» **TEXTO FORNECIDO**
· · · · · · ·

Irá Portugal exportar a geringonça?

Publicado a
Atualizado a

A primeira vez que li a palavra geringonça, achei que era um digestivo. Estive quase para perguntar ao empregado de mesa: "Com o café, pode trazer-me uma geringonça?" O ridículo não mata. Dias depois, apercebi-me do sentido da palavra: afinal, tratava-se de qualificar o acordo de 2015 entre os socialistas e a extrema-esquerda. Uma aliança que, segundo os meus amigos portugueses de direita, não iria durar mais de alguns meses e pior, diziam eles, por causa da geringonça o FMI iria voltar em breve a Portugal. Afinal, não sou o único a falhar nas apostas.

Rapidamente, para falar desta aliança na comunicação social francesa, foi preciso encontrar a tradução da palavra geringonça. Gadget? Bidule? E qual foi a minha surpresa quando ouvi há dias Benoît Hamon, o candidato socialista nas eleições presidenciais francesas, usar a palavra brinquebalant. Tradução certa ou errada? Pouco importa. O que importa é que os conselheiros do candidato oficial do PS fizeram o trabalho de casa para ele falar da geringonça aquando da sua visita a Portugal.

Portugal exporta sapatos, cortiça, pastéis de nata. E porque não a geringonça? António Costa deve pensar que é um génio. Não só calou muitas bocas em Portugal, que lhe davam seis meses no poder, como até há pessoas que vêm de fora para lhe pedir conselhos. De facto, o estado da política atual do PS português é de fazer inveja ao PS francês. As sondagens dão quase a maioria absoluta aos socialistas portugueses, enquanto Benoît Hamon, nas presidenciais, não passa neste momento dos 14%, ou seja, ficaria apenas na quarta posição.

A escolha de Portugal como primeiro país estrangeiro a ser visitado pelo candidato dos socialistas franceses não nasce do acaso. Benoît Hamon sabe que sem uma aliança das esquerdas, será quase impossível passar da primeira fase. Sabe que o melhor para ele seria conseguir um acordo com Jean-Luc Melenchon, o candidato da extrema-esquerda. Só que, na política, os egos mandam e nenhum deles quererá desistir a favor do outro. Sobretudo porque o argumento de Hamon, considerando que é o mais bem colocado nas sondagens, tem os seus limites. Hamon tem apenas três pontos de vantagem sobre Melenchon. E a verdade no dia de uma sondagem pode não ser a verdade do dia seguinte.

· · · · · · ·

» **LINHAS EXTRAÍDAS**
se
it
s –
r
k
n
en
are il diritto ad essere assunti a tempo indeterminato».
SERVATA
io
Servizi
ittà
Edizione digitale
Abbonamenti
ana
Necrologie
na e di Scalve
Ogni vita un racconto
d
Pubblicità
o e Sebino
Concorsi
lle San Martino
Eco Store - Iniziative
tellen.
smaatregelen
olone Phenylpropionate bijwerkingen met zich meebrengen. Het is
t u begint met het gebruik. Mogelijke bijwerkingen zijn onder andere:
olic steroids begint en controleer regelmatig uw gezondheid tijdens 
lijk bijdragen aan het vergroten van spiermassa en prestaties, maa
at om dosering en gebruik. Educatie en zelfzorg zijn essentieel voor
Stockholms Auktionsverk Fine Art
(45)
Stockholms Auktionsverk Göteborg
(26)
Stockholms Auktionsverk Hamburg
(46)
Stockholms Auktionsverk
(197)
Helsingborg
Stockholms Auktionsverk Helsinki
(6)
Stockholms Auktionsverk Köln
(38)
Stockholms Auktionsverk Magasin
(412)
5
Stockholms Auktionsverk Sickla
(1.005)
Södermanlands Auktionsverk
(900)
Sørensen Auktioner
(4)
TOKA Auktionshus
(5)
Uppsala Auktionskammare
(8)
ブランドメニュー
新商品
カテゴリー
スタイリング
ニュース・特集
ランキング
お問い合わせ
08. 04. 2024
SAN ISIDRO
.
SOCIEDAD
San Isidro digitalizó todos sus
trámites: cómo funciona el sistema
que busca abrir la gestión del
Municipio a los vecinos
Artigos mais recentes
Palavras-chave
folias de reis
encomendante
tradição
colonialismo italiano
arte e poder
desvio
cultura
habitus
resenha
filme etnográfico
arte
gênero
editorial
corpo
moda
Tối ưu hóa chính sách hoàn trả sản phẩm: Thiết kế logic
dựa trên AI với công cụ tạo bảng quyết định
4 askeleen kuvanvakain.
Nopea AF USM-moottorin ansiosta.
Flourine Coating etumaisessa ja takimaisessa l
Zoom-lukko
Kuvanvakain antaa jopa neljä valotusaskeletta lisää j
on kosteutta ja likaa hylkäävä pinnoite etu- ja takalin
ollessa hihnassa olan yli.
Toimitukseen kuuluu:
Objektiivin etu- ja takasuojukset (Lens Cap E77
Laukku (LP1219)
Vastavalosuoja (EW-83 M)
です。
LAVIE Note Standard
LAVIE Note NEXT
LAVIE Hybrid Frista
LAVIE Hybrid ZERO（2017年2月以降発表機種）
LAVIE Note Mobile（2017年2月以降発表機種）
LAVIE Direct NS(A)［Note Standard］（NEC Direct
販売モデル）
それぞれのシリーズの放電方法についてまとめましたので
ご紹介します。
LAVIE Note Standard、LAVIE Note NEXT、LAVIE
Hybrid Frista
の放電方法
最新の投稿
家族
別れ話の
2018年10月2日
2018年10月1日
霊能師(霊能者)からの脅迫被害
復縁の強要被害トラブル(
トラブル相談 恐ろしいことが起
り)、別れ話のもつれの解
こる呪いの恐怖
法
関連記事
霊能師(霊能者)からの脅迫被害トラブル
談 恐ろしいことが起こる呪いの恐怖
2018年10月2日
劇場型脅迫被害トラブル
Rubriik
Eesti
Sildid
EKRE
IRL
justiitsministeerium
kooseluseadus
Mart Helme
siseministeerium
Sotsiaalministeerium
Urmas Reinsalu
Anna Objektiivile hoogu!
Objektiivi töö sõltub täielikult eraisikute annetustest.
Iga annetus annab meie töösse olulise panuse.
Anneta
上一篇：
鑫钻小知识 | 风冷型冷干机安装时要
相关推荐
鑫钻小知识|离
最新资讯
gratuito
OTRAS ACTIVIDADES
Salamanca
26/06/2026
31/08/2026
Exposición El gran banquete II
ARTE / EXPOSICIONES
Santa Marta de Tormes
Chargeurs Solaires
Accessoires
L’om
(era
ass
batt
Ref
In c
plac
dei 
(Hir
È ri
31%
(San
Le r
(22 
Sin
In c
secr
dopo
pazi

· · · · · · ·

» **REQUISITOS DA TAREFA**
1/ No texto sobre a geringonça, que percentagem as sondagens atribuem a Benoît Hamon nas presidenciais?
2/ Enumere os produtos que, segundo o texto sobre a geringonça, Portugal exporta.
3/ Prossiga o texto sobre a geringonça a partir da última frase apresentada.

» **RESPOSTAS AO EXERCÍCIO**
1/ Não passa dos 14%, o que o deixaria apenas na quarta posição.

2/ Sapatos, cortiça e pastéis de nata.

3/
Afinal, que dicas pode ter dado António Costa ao seu colega francês? A situação entre os dois países não tem rigorosamente nada em comum. Em Portugal, os socialistas conseguiram um acordo pós-eleitoral, enquanto em França o acordo terá de ser alcançado antes da eleição. O que teria acontecido se António Costa tivesse telefonado a Jerónimo de Sousa antes das legislativas para lhe dizer: "Olá, Jerónimo! Faz-me um favor, preciso que desistas para que a esquerda possa ganhar as eleições." Impossível. A geringonça só podia ter acontecido depois e nunca antes - lá está, como um digestivo...

A situação também não é a mesma tendo em conta a bipolarização da vida política portuguesa. Nas três últimas legislativas, o conjunto dos votos do PS e do PSD superou os 65%. Impensável em França, onde, por enquanto, nas sondagens para as presidenciais, há cinco candidatos com mais de 10% dos votos. E com apenas 19%, Emmanuel Macron, o candidato da esquerda liberal, tem hipóteses de passar à segunda volta e até ser eleito presidente.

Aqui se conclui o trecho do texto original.